## GIVEN PASSAGE

The Colts have a league-high 52 plays that have gained 20 yards or more, and a league-high 48 of those plays were via pass. Luck barely moved in the pocket on the above play, but we've seen plenty of plays from the Colts which have been an immediate result of Luck's mobility.
Luck is respected for his legs, both in his willingness to tuck the ball and run when plays break down and in his ability to extend plays by moving around behind the line of scrimmage while keeping his eyes downfield.
The latter is probably a more dangerous weapon than the former, though he can hurt a defense with both.
On 1st-and-goal at the 7-yard line with 31 seconds remaining in the first half against the Jacksonville Jaguars, it looked like the defensive line might collapse the pocket on Luck.
Luck in the pocket is like a deer in the woods. A hunter can't move too quickly in targeting its game. The defense generated just enough pressure to scare Luck out of the pocket, but not enough to keep him in it.
In fact, the Jaguars gave Luck an easy out by failing to contain the perimeter of the pocket, allowing Luck to roll to his right (the comfortable way to roll for a right-handed quarterback). The play was initially well-covered, but with a few steps out of the pocket, Luck bought Coby Fleener some more time to get open and find the soft spot in coverage. Fleener did just that, and Luck found him in front of the end zone, scoring a touchdown
Now, we've come to a weakness. Yes, it's possible for a quarterback who is on pace to set a record for passing yards to have weaknesses in his game, and although he may be the next big thing among NFL quarterbacks, he's not quite there yet, and one reason is erratic decision making.
Colts quarterback coach Clyde Christensen acknowledges that the mistakes are still happening, but Luck has improved his ability to quickly understand what caused the mistake to happen.
"Now, there's a lot more of coming to the sideline and (saying), 'Aha, here's what happened,'" Christensen said, according to Stephen Holder of the Indianapolis Star. "He knows exactly what's taking place. Now we need to translate that into an aggressive mode where you see it before it happens. Then you've got something."
A defense can capitalize if it waits for Luck to make mistakes, because he will make them during the course of the game.
On 2nd-and-5 with 14:25 left in the second quarter against the Pittsburgh Steelers, Luck threw a pick-six that gave Pittsburgh a 21-3 lead. Wide receiver Hakeem Nicks (circled in yellow) ran a 10-yard hitch on the left side. The Steelers dropped back in zone coverage, and cornerback William Gay (circled in black) saw the pattern develop and broke on it before the ball was thrown.
Luck later characterized it as a "stupid" throw, and that's a fair assessment with the amount (read: lack) of space between Nicks and Gay when Luck released the ball. Throwing it blind, without looking before deciding to throw, didn't help.
Maybe it's the playmaker mentality in him, but he will often hold the ball hoping one of his receivers will come open downfield, or try fitting the ball into a tight window. According to ProFootballFocus.com, Luck has the NFL's 10th-highest average time in the pocket (2.76 seconds) and eighth-highest average time before attempting a pass (2.63 seconds).
On 2nd-and-1 with 1:10 left in the first quarter against the Baltimore Ravens, Luck tried a deep shot to wide receiver T.Y. Hilton on a deep post pattern. As he tried to step into the throw, he was drilled by defensive tackle Haloti Ngata, but he felt he could still get the ball out in time and still put it in the right spot. He was dead wrong, though. He underthrew the pass into double coverage, and was lucky not to be intercepted.
Luck has all the tools, but like anyone in the NFL, he is not mistake-proof. An opponent will have its opportunities to capitalize, but an inability to do so could give Luck all the wiggle room he needs to overcome the mistake.
Luck is developing into one of the best quarterbacks in the NFL, but he will still give his opponents opportunities to prove he's not there yet.

## REQUIREMENT
Reproduce the text from the Andrew Luck analysis verbatim, between "Luck later characterized" and "throw, didn't help.", inclusive.

## DATASET

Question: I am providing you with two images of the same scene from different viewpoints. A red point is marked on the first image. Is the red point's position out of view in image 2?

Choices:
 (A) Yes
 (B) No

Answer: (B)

* * *

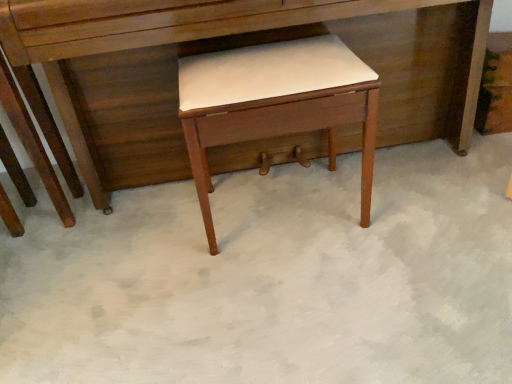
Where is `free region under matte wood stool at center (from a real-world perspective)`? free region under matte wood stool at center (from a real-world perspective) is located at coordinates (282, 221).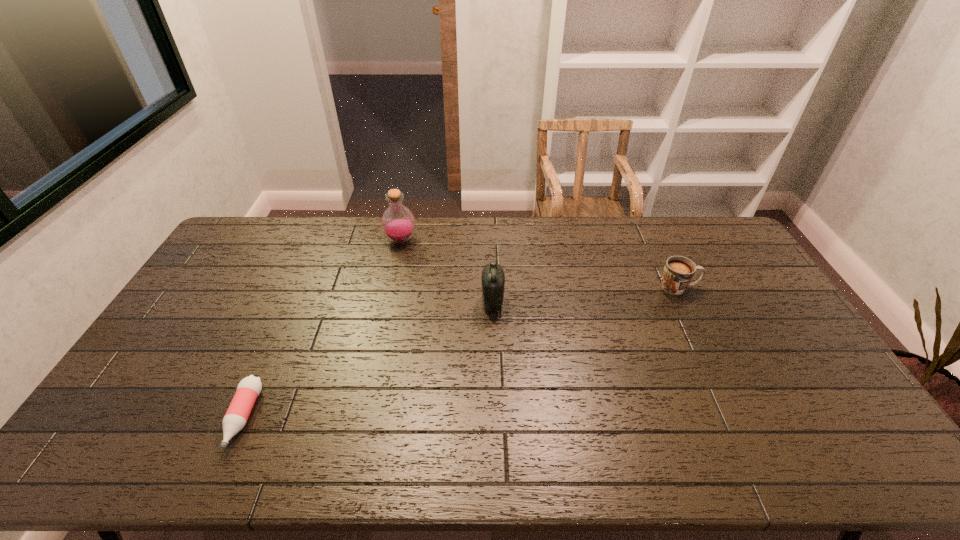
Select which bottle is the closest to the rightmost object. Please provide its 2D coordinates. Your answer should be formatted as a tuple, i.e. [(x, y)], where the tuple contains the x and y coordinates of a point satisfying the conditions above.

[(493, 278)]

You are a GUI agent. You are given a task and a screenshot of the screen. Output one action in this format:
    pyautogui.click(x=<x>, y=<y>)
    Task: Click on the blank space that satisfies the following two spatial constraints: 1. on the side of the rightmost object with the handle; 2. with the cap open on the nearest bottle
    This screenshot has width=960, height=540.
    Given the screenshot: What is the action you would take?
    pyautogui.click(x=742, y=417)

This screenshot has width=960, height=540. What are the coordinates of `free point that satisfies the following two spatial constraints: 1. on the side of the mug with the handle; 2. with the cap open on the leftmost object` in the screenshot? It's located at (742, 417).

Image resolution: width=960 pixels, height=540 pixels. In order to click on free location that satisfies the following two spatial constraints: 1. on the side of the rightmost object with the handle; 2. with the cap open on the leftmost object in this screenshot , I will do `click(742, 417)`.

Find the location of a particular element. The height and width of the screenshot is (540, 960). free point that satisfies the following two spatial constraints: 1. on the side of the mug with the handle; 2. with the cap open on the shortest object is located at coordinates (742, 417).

## SOLUTION FOR THIS PROBLEM
Luck later characterized it as a "stupid" throw, and that's a fair assessment with the amount (read: lack) of space between Nicks and Gay when Luck released the ball. Throwing it blind, without looking before deciding to throw, didn't help.